Why not create an updatable view that orders the way you want it to?
I've already thought about this, but... there aren't yet truly updatable
views in PostgreSQL, but rather query rewriting a.k.a.
text-substitution; 1) it isn't of paramount importance in my current
case. It just wouldn't be bad to set sort_nulls_first=true, if it existed.
If you wan't to know the full story, prepare for some OT :-)
Because of the way Symfony/Propel does its "object hydration" has
already forced me to write views in postgres to minimize the amount of
data fetched: otherwise Propel is happy to fetch full-records from db,
and all its FK-related objects, too (the lazyLoad misfeature is a
two-sided gun: it pretends it fetches only this many columns for each
row, but if you later access further columns each one will cost you a
separate database hit), all of which is unacceptable for e.g. displaying
a HTML table of N items with pagination etc. Symfony/Propel is also
quite happy to hydrate the full object from db just for save()'ing it
back to db right away (on a form POST for a record update, for example),
which makes my brain hurt, so I went to the trouble of avoiding the
pre-hydration, too.
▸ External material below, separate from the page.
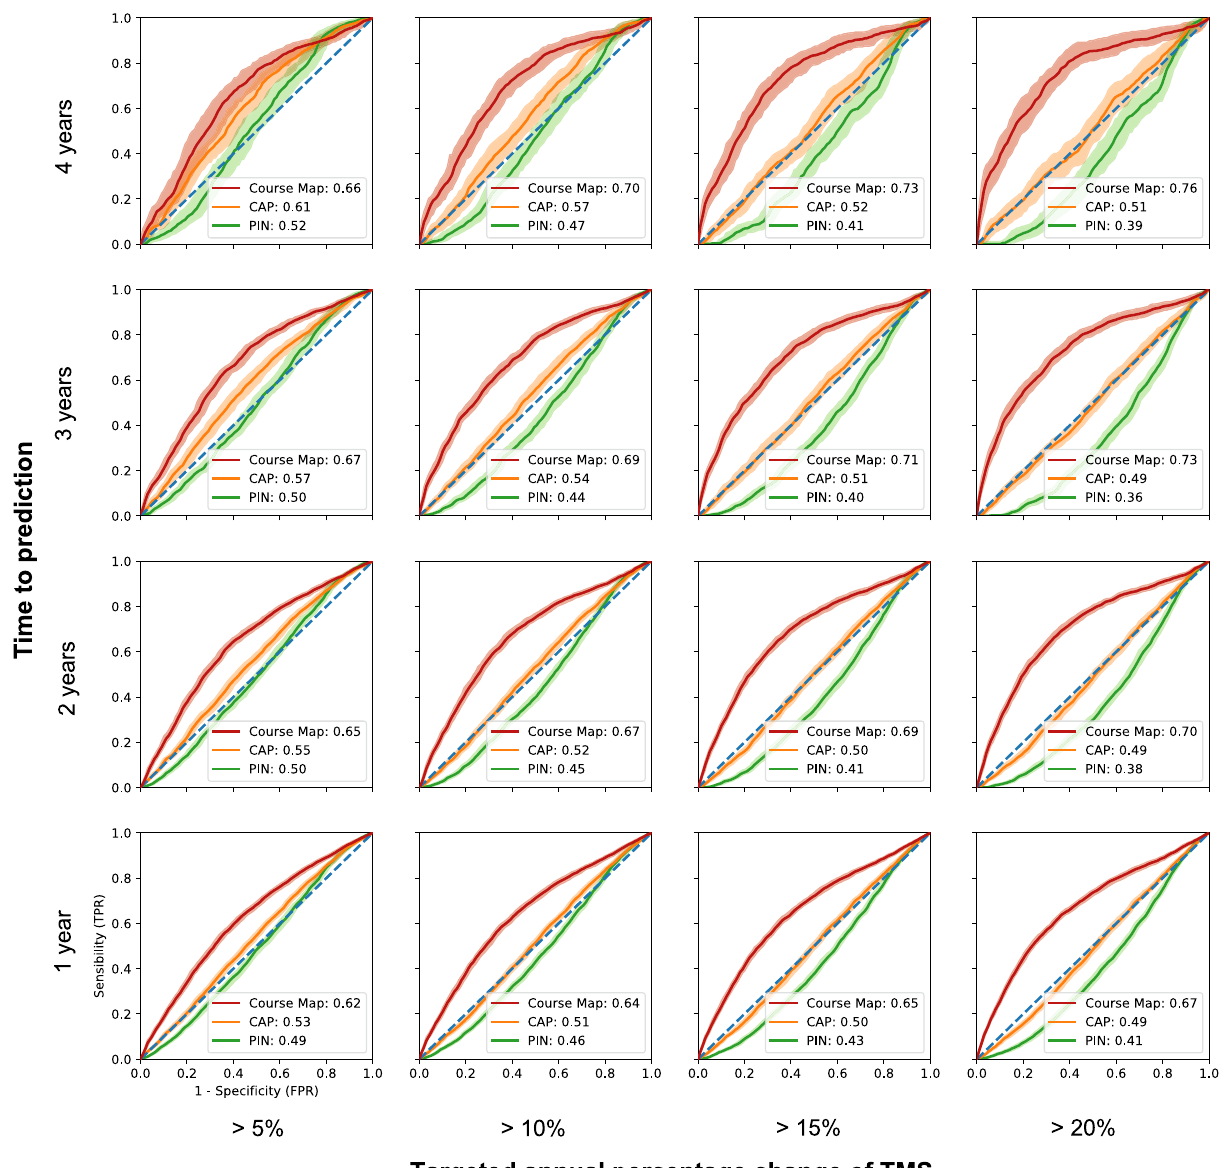
Figure 5. HD COURSE MAP identifies participants with TMS increase. ROC curves are shown for the detection of participants with an annual percentage change of TMS of at least 5%, 10%, 15% or 20% (in columns) in 1, 2, 3 or 4 years (in rows). Selection was made for ENROLL participants whose baseline TMS value has already diverged from controls. Three methods are compared: selection based on PIN, CAP and the TMS change from baseline that HD COURSE MAP predicts. AUCs for the three methods are reported in the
This all resulted in much effort not directly
related to the business logic of my app, but rather on overriding
Symfony's way of doing everyday web-programming tasks (like form
validation, results listing, editing). Now I don't really want to work
around further design inefficiencies of Symfony/Propel by trying
updatable views. Really frustrating. Easier to just forgo any
web-framework and write quality code yourself instead, like
phpclasses.org's Manuel Lemos once said in his article... That said,
Symfony 1.1-DEV/Doctrine begin to look promising.